• [Record set]
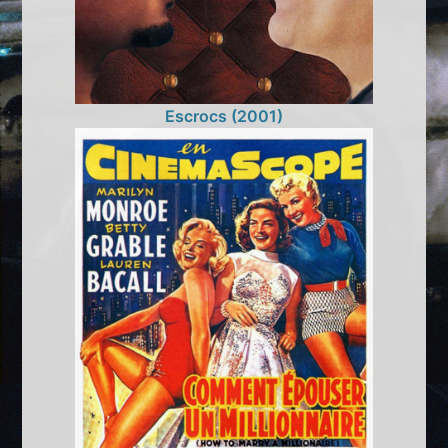
Escrocs (2001)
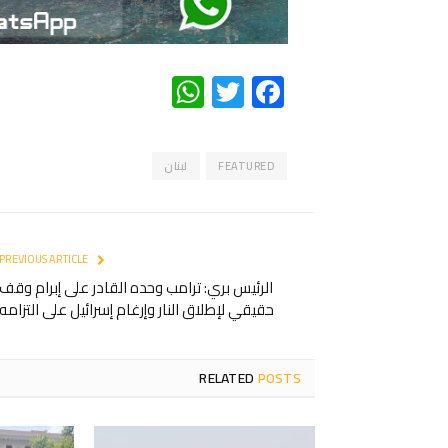
WhatsApp
Twitter
Facebook
FEATURED
لبنان
PREVIOUS ARTICLE
الرئيس بري: ترامب وحده القادر على إبرام وقف
حقيقي لإطلاق النار وإرغام إسرائيل على التزامه
RELATED
POSTS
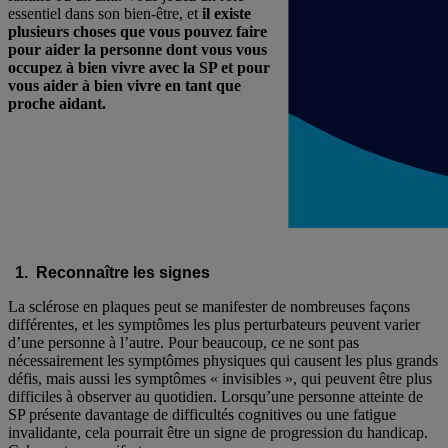
essentiel dans son bien-être, et
il existe
plusieurs choses que vous pouvez faire
pour aider la personne dont vous vous
occupez à bien vivre avec la SP et pour
vous aider à bien vivre en tant que
proche aidant.
1. Reconnaître les signes
La sclérose en plaques peut se manifester de nombreuses façons
différentes, et les symptômes les plus perturbateurs peuvent varier
d’une personne à l’autre. Pour beaucoup, ce ne sont pas
nécessairement les symptômes physiques qui causent les plus grands
défis, mais aussi les symptômes « invisibles », qui peuvent être plus
difficiles à observer au quotidien. Lorsqu’une personne atteinte de
SP présente davantage de difficultés cognitives ou une fatigue
invalidante, cela pourrait être un signe de progression du handicap.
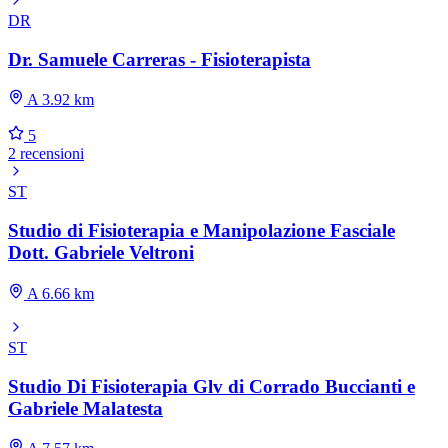
DR
Dr. Samuele Carreras - Fisioterapista
A 3.92 km
5
2 recensioni
ST
Studio di Fisioterapia e Manipolazione Fasciale
Dott. Gabriele Veltroni
A 6.66 km
ST
Studio Di Fisioterapia Glv di Corrado Buccianti e
Gabriele Malatesta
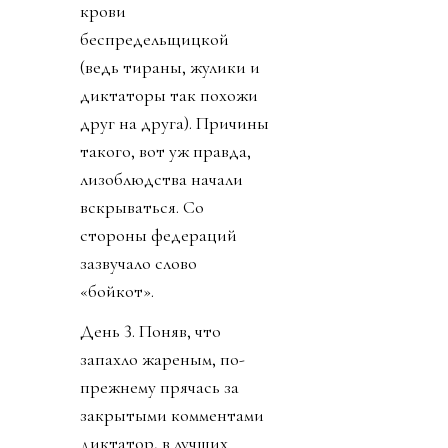
крови
беспредельщицкой
(ведь тираны, жулики и
диктаторы так похожи
друг на друга). Причины
такого, вот уж правда,
лизоблюдства начали
вскрываться. Со
стороны федераций
зазвучало слово
«бойкот».
День 3. Поняв, что
запахло жареным, по-
прежнему прячась за
закрытыми комментами
диктатор, в лучших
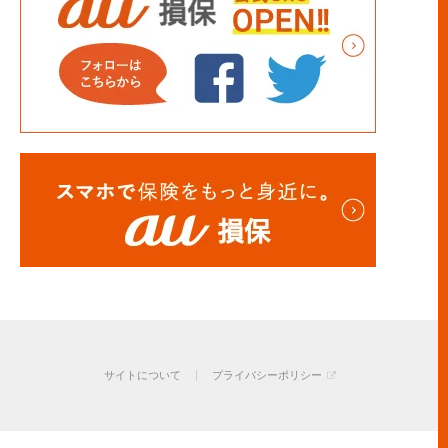
サイトについて
プライバシーポリシー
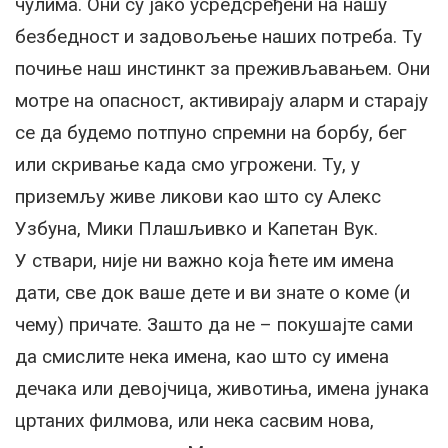
чулима. Они су јако усредсређени на нашу
безбедност и задовољење наших потреба. Ту
почиње наш инстинкт за преживљавањем. Они
мотре на опасност, активирају аларм и старају
се да будемо потпуно спремни на борбу, бег
или скривање када смо угрожени. Ту, у
приземљу живе ликови као што су Алекс
Узбуна, Мики Плашљивко и Капетан Вук.
У ствари, није ни важно која ћете им имена
дати, све док ваше дете и ви знате о коме (и
чему) причате. Зашто да не – покушајте сами
да смислите нека имена, као што су имена
дечака или девојчица, животиња, имена јунака
цртаних филмова, или нека сасвим нова,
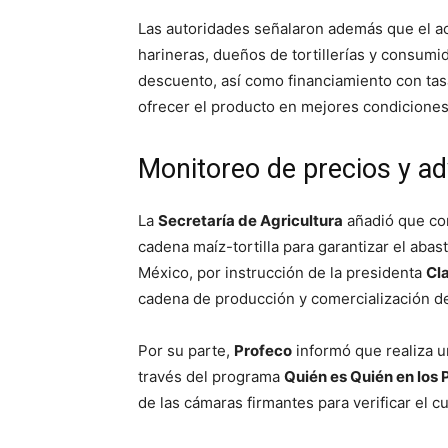
Las autoridades señalaron además que el 
harineras, dueños de tortillerías y consumi
descuento, así como financiamiento con tasa
ofrecer el producto en mejores condiciones 
Monitoreo de precios y a
La
Secretaría de Agricultura
añadió que con
cadena maíz-tortilla para garantizar el abas
México, por instrucción de la presidenta
Cl
cadena de producción y comercialización de
Por su parte,
Profeco
informó que realiza 
través del programa
Quién es Quién en los 
de las cámaras firmantes para verificar el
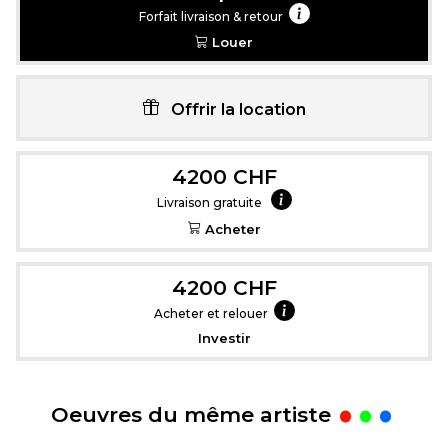
Forfait livraison & retour
Louer
Offrir la location
4200 CHF
Livraison gratuite
Acheter
4200 CHF
Acheter et relouer
Investir
.
Oeuvres du même artiste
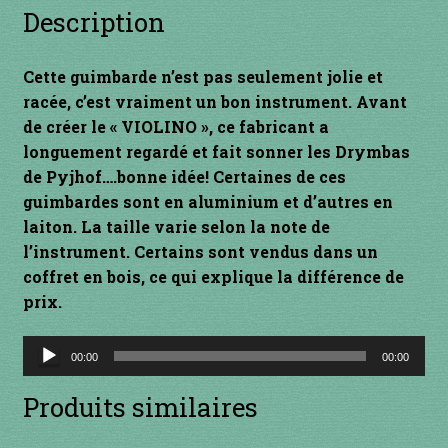
1 à 10€
Description
11 à 20€
Cette guimbarde n’est pas seulement jolie et
racée, c’est vraiment un bon instrument. Avant
21 à 30€
de créer le « VIOLINO », ce fabricant a
longuement regardé et fait sonner les Drymbas
31 à 40€
de Pyjhof….bonne idée! Certaines de ces
guimbardes sont en aluminium et d’autres en
41 à 50€
laiton. La taille varie selon la note de
l’instrument. Certains sont vendus dans un
51 à 60€
coffret en bois, ce qui explique la différence de
prix.
61 à 70€
Lecteur
00:00
00:00
audio
71 à 80€
Produits similaires
81 à 90€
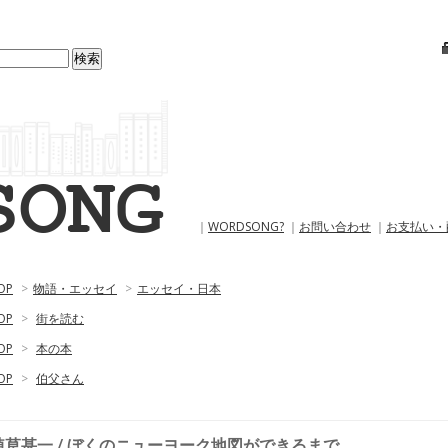
｜
WORDSONG?
｜
お問い合わせ
｜
お支払い・
OP
>
物語・エッセイ
>
エッセイ・日本
OP
>
街を読む
OP
>
本の本
OP
>
伯父さん
植草甚一 / ぼくのニューヨーク地図ができるまで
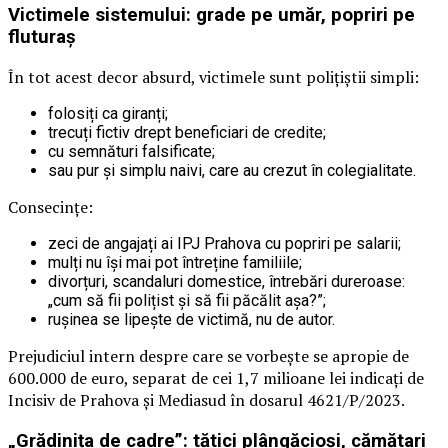
Victimele sistemului: grade pe umăr, popriri pe
fluturaș
În tot acest decor absurd, victimele sunt polițiștii simpli:
folosiți ca giranți;
trecuți fictiv drept beneficiari de credite;
cu semnături falsificate;
sau pur și simplu naivi, care au crezut în colegialitate.
Consecințe:
zeci de angajați ai IPJ Prahova cu popriri pe salarii;
mulți nu își mai pot întreține familiile;
divorțuri, scandaluri domestice, întrebări dureroase:
„cum să fii polițist și să fii păcălit așa?”;
rușinea se lipește de victimă, nu de autor.
Prejudiciul intern despre care se vorbește se apropie de
600.000 de euro, separat de cei 1,7 milioane lei indicați de
Incisiv de Prahova și Mediasud în dosarul 4621/P/2023.
„Grădinița de cadre”: tătici plângăcioși, cămătari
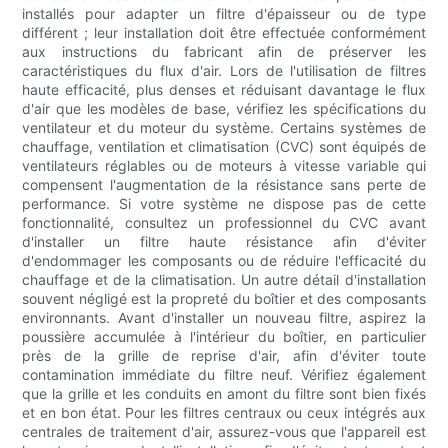
installés pour adapter un filtre d'épaisseur ou de type
différent ; leur installation doit être effectuée conformément
aux instructions du fabricant afin de préserver les
caractéristiques du flux d'air. Lors de l'utilisation de filtres
haute efficacité, plus denses et réduisant davantage le flux
d'air que les modèles de base, vérifiez les spécifications du
ventilateur et du moteur du système. Certains systèmes de
chauffage, ventilation et climatisation (CVC) sont équipés de
ventilateurs réglables ou de moteurs à vitesse variable qui
compensent l'augmentation de la résistance sans perte de
performance. Si votre système ne dispose pas de cette
fonctionnalité, consultez un professionnel du CVC avant
d'installer un filtre haute résistance afin d'éviter
d'endommager les composants ou de réduire l'efficacité du
chauffage et de la climatisation. Un autre détail d'installation
souvent négligé est la propreté du boîtier et des composants
environnants. Avant d'installer un nouveau filtre, aspirez la
poussière accumulée à l'intérieur du boîtier, en particulier
près de la grille de reprise d'air, afin d'éviter toute
contamination immédiate du filtre neuf. Vérifiez également
que la grille et les conduits en amont du filtre sont bien fixés
et en bon état. Pour les filtres centraux ou ceux intégrés aux
centrales de traitement d'air, assurez-vous que l'appareil est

• [About this exercise]
Your response must consist of the lines from the beginning of the data through the line containing "différentes, et les", transcribed exactly, with no pictures.

• [Answer box]
Escrocs (2001)
WhatsApp
Twitter
Facebook
FEATURED
لبنان
PREVIOUS ARTICLE
الرئيس بري: ترامب وحده القادر على إبرام وقف
حقيقي لإطلاق النار وإرغام إسرائيل على التزامه
RELATED
POSTS
essentiel dans son bien-être, et
il existe
plusieurs choses que vous pouvez faire
pour aider la personne dont vous vous
occupez à bien vivre avec la SP et pour
vous aider à bien vivre en tant que
proche aidant.
1. Reconnaître les signes
La sclérose en plaques peut se manifester de nombreuses façons
différentes, et les symptômes les plus perturbateurs peuvent varier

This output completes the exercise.